··· RECORDS
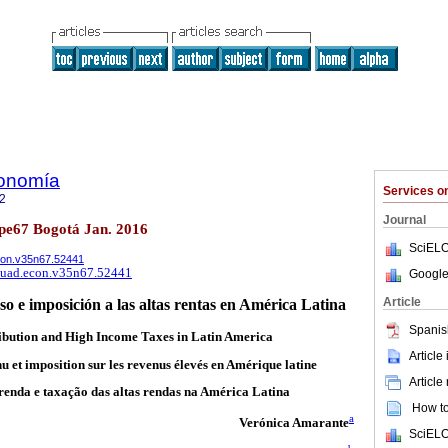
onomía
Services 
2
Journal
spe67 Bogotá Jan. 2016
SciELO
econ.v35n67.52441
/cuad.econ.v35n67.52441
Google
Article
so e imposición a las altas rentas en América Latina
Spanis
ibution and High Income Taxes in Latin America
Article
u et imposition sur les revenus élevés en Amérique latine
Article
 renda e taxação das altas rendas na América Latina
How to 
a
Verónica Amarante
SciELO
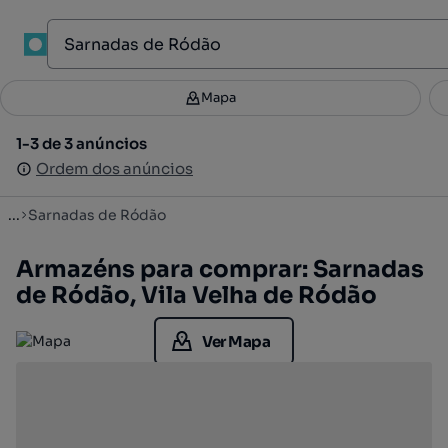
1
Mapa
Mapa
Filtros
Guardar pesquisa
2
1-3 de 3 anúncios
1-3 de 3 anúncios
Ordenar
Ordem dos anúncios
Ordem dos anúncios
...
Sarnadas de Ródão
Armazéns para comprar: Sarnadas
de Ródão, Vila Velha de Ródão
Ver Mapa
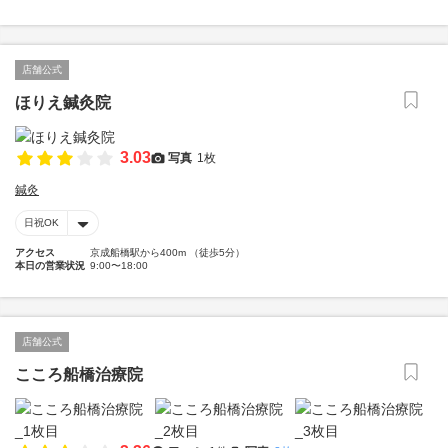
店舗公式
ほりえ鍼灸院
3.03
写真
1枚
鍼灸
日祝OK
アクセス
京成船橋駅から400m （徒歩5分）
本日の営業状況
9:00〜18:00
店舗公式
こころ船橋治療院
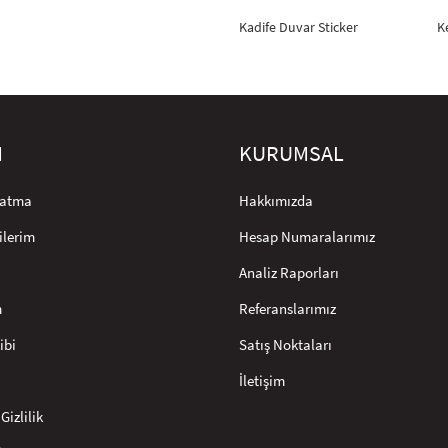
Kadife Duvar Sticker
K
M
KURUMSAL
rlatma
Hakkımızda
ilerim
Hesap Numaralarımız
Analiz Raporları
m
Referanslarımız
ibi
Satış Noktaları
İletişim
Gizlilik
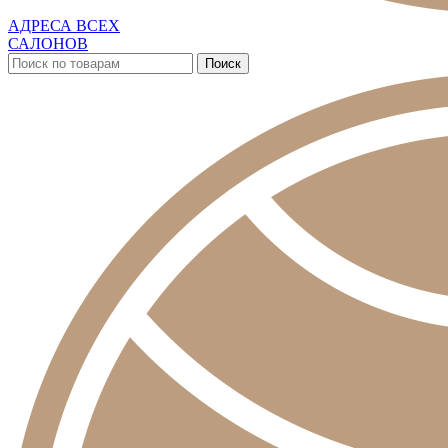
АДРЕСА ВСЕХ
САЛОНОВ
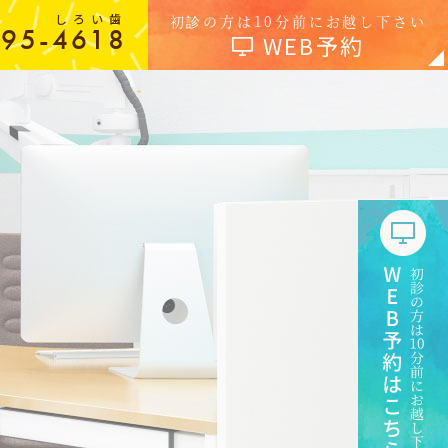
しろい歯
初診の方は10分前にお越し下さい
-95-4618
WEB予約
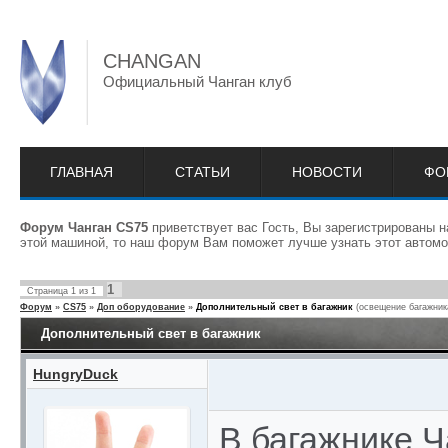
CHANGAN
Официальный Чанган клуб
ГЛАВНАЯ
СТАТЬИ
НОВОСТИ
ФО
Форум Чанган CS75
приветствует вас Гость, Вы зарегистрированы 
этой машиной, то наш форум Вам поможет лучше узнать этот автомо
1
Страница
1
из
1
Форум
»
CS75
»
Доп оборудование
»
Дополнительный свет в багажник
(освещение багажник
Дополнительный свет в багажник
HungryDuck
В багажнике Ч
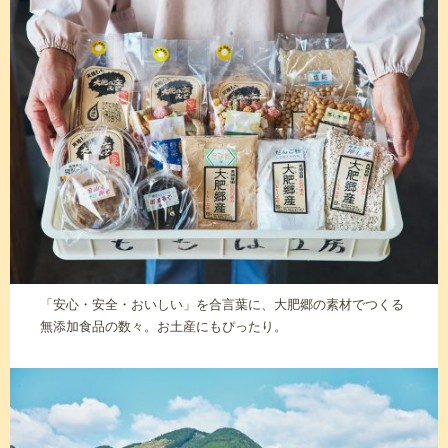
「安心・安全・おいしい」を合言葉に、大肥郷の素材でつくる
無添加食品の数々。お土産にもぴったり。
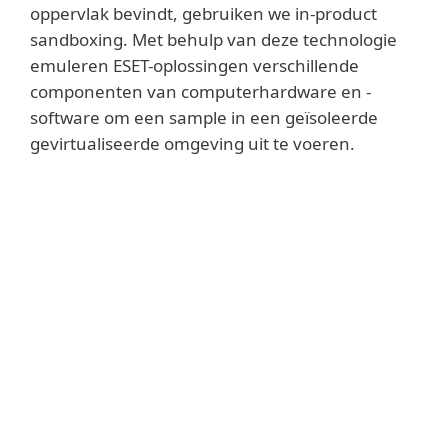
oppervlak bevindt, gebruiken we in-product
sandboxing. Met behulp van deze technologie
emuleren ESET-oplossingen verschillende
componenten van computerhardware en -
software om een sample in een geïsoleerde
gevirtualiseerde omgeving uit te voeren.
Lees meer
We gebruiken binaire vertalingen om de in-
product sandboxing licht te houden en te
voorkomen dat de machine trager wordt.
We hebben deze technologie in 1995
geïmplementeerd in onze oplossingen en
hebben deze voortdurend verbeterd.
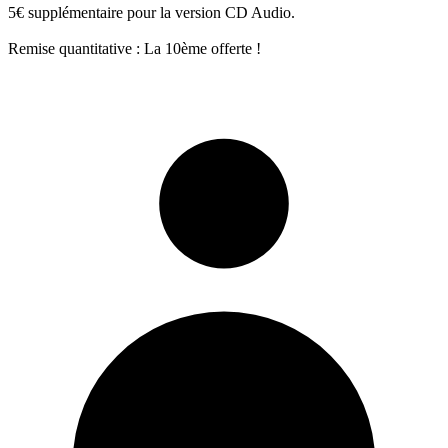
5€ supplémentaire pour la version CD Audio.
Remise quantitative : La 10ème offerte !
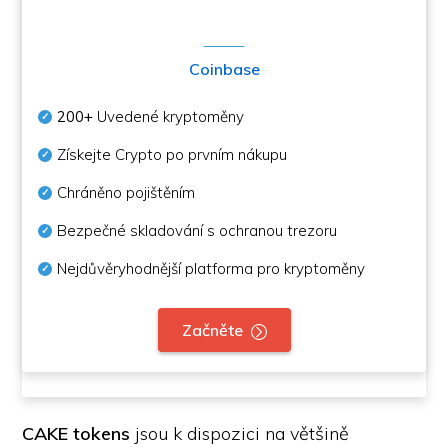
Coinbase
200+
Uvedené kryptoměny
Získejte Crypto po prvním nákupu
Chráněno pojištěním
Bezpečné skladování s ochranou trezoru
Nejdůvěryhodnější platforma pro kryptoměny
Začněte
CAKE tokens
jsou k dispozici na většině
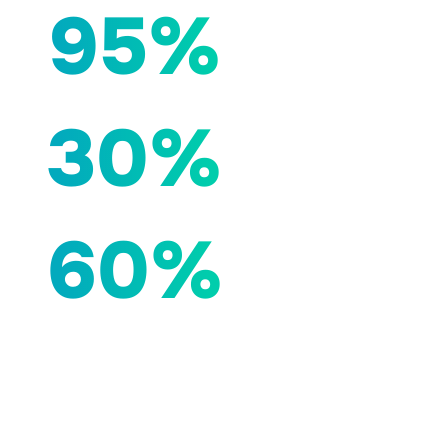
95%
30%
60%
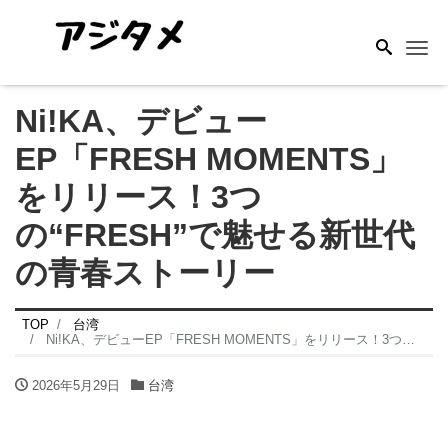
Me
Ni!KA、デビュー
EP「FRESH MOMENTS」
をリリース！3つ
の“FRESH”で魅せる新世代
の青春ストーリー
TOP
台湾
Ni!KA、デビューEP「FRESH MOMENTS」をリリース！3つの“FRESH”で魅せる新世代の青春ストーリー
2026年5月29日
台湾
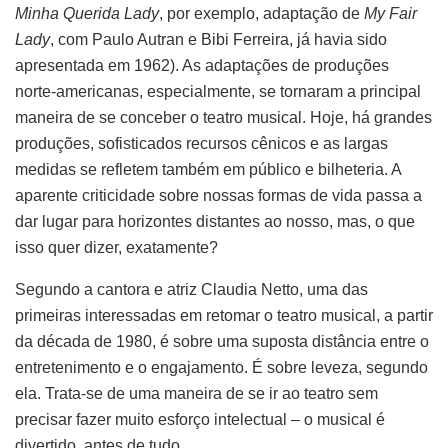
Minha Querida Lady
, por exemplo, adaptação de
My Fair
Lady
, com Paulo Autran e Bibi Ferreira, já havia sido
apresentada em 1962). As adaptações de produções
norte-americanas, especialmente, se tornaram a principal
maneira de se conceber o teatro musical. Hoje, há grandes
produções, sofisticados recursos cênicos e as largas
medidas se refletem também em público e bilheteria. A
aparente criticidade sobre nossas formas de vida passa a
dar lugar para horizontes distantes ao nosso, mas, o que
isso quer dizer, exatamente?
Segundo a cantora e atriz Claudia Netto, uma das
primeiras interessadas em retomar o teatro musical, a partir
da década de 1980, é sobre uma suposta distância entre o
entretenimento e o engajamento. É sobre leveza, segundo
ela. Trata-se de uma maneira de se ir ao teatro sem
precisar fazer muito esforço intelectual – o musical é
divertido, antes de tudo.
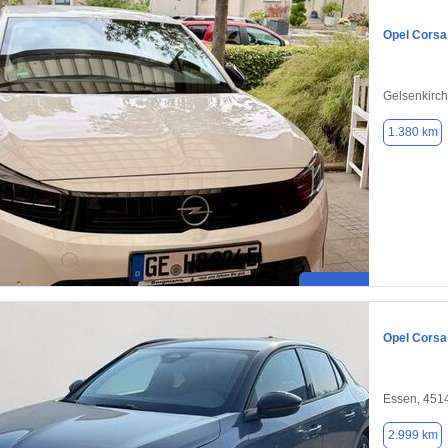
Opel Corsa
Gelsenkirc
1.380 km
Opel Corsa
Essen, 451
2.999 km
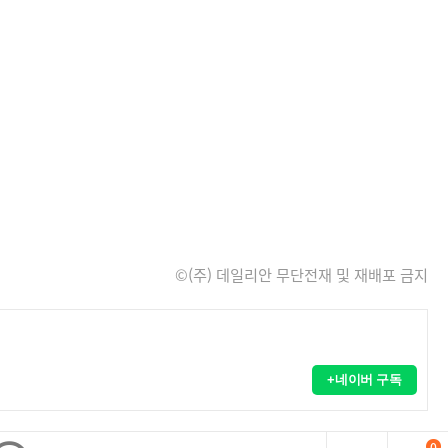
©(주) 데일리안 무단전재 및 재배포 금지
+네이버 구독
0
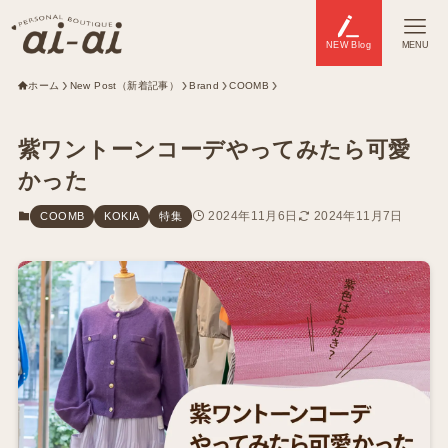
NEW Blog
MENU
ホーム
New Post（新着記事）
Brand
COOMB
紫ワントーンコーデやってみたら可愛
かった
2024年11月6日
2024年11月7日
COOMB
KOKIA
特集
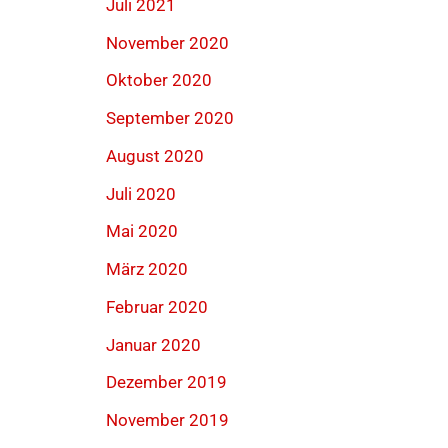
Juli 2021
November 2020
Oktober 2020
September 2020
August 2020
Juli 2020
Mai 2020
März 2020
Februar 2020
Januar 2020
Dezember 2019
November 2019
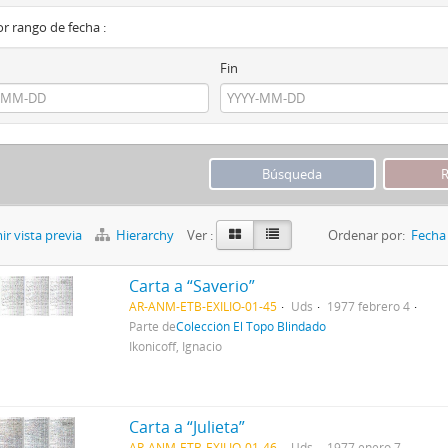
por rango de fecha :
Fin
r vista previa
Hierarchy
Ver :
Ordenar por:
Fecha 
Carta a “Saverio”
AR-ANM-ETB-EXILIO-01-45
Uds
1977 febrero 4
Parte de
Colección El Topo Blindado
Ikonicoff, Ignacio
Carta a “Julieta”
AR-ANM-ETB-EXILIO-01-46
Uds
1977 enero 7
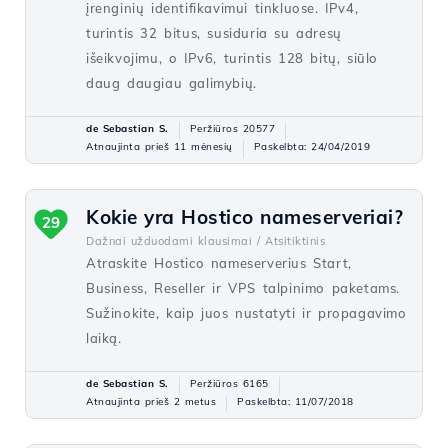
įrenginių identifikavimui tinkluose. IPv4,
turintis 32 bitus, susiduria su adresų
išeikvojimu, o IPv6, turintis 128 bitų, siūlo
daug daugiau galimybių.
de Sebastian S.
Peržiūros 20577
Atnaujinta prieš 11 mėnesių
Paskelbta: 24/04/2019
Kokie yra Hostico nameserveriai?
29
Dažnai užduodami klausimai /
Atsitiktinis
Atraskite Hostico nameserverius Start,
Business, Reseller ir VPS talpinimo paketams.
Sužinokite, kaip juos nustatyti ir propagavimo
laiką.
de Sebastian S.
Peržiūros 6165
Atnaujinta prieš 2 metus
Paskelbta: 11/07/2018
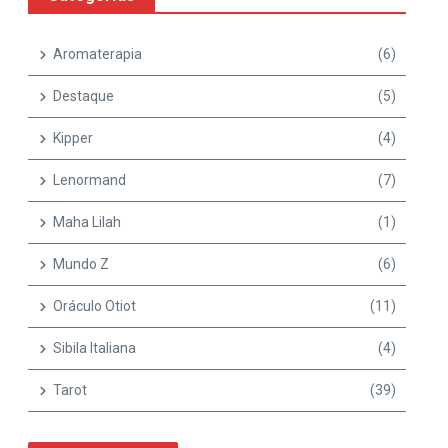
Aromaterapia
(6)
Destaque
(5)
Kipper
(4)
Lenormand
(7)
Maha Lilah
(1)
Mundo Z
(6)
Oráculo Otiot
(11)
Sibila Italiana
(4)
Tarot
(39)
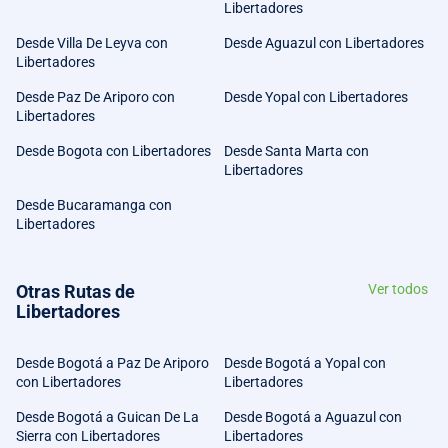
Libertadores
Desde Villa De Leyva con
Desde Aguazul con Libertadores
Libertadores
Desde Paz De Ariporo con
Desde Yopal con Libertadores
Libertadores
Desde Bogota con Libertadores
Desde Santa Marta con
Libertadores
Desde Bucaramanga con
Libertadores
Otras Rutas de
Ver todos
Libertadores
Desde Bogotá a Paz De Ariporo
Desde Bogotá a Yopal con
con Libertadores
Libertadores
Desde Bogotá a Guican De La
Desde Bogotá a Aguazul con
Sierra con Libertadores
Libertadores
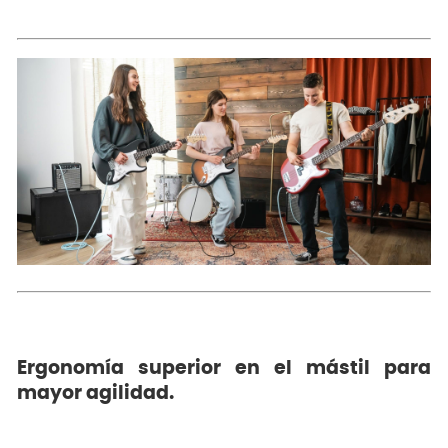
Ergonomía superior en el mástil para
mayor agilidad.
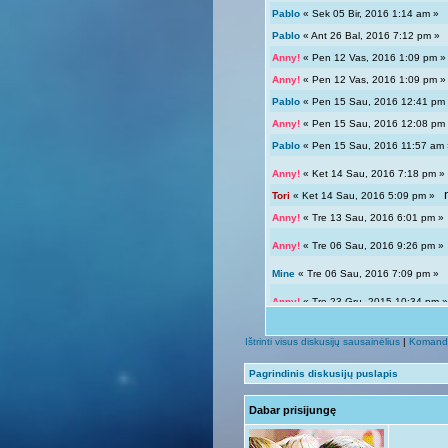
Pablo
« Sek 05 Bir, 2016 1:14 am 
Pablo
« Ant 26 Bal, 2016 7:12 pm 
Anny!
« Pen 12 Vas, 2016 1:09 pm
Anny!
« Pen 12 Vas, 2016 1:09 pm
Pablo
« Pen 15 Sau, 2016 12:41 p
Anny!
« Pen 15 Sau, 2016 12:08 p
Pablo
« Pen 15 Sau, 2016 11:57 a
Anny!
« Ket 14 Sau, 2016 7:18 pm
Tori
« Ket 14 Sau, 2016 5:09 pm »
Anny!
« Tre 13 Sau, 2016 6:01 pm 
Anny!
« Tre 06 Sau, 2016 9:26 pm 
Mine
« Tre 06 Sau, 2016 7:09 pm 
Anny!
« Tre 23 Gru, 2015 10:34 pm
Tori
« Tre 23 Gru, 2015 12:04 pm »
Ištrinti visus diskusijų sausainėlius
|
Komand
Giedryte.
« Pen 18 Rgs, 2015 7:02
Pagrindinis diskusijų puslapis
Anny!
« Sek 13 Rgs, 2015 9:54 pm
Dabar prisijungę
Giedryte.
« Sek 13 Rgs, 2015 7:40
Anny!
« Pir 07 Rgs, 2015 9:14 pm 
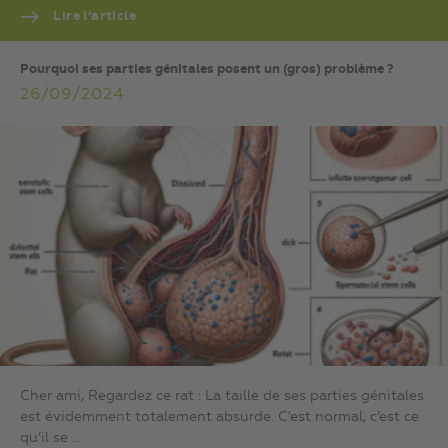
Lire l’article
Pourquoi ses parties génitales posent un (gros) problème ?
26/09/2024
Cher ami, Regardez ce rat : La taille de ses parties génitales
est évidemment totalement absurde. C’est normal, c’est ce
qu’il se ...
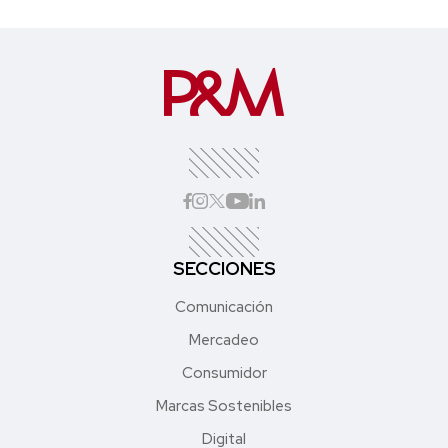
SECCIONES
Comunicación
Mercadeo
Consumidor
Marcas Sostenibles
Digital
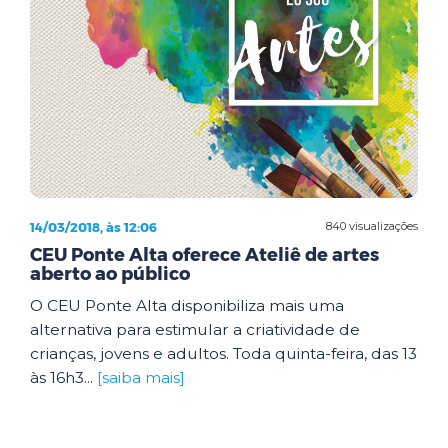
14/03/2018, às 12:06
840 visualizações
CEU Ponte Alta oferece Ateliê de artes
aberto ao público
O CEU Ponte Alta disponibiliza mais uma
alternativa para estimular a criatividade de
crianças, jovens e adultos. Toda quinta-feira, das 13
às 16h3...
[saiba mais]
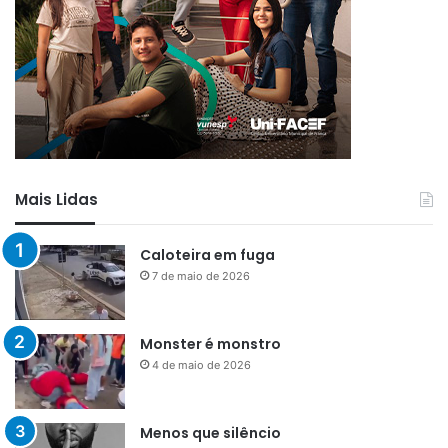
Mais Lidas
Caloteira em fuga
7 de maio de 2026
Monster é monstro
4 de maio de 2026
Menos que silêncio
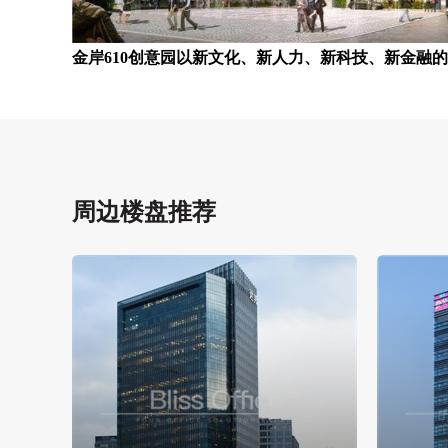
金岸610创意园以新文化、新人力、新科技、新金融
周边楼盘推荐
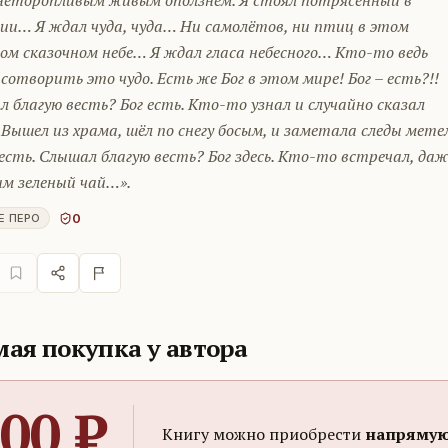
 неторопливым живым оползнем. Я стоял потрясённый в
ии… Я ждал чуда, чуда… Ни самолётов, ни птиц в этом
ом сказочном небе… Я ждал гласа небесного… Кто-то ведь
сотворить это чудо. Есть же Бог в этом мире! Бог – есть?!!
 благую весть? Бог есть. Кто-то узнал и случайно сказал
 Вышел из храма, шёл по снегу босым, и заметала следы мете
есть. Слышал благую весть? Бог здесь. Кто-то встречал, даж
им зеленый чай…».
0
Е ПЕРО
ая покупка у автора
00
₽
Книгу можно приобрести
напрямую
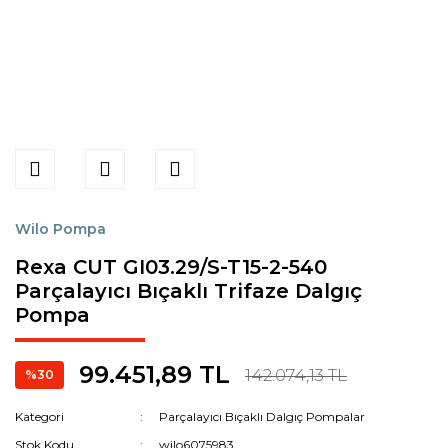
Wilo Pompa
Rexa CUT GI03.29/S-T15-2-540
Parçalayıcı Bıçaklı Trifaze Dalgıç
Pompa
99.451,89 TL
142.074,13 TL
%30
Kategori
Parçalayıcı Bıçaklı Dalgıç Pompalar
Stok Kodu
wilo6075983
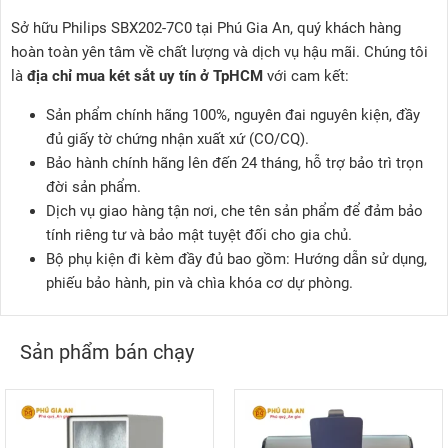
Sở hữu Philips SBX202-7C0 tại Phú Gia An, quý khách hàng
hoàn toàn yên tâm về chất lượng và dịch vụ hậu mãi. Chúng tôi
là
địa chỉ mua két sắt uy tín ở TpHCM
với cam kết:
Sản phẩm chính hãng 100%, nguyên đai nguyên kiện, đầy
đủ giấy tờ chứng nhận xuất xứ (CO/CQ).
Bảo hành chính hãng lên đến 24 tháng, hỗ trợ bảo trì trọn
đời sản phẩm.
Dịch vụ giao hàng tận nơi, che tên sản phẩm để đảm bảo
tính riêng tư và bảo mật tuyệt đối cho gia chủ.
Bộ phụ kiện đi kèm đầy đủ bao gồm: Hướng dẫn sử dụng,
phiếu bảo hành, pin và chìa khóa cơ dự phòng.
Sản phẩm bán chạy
······
ACTIVITY:
For each line above that carries the word "econ", copy it out.

ANSWER SECTION:
econ.v35n67.52441
/cuad.econ.v35n67.52441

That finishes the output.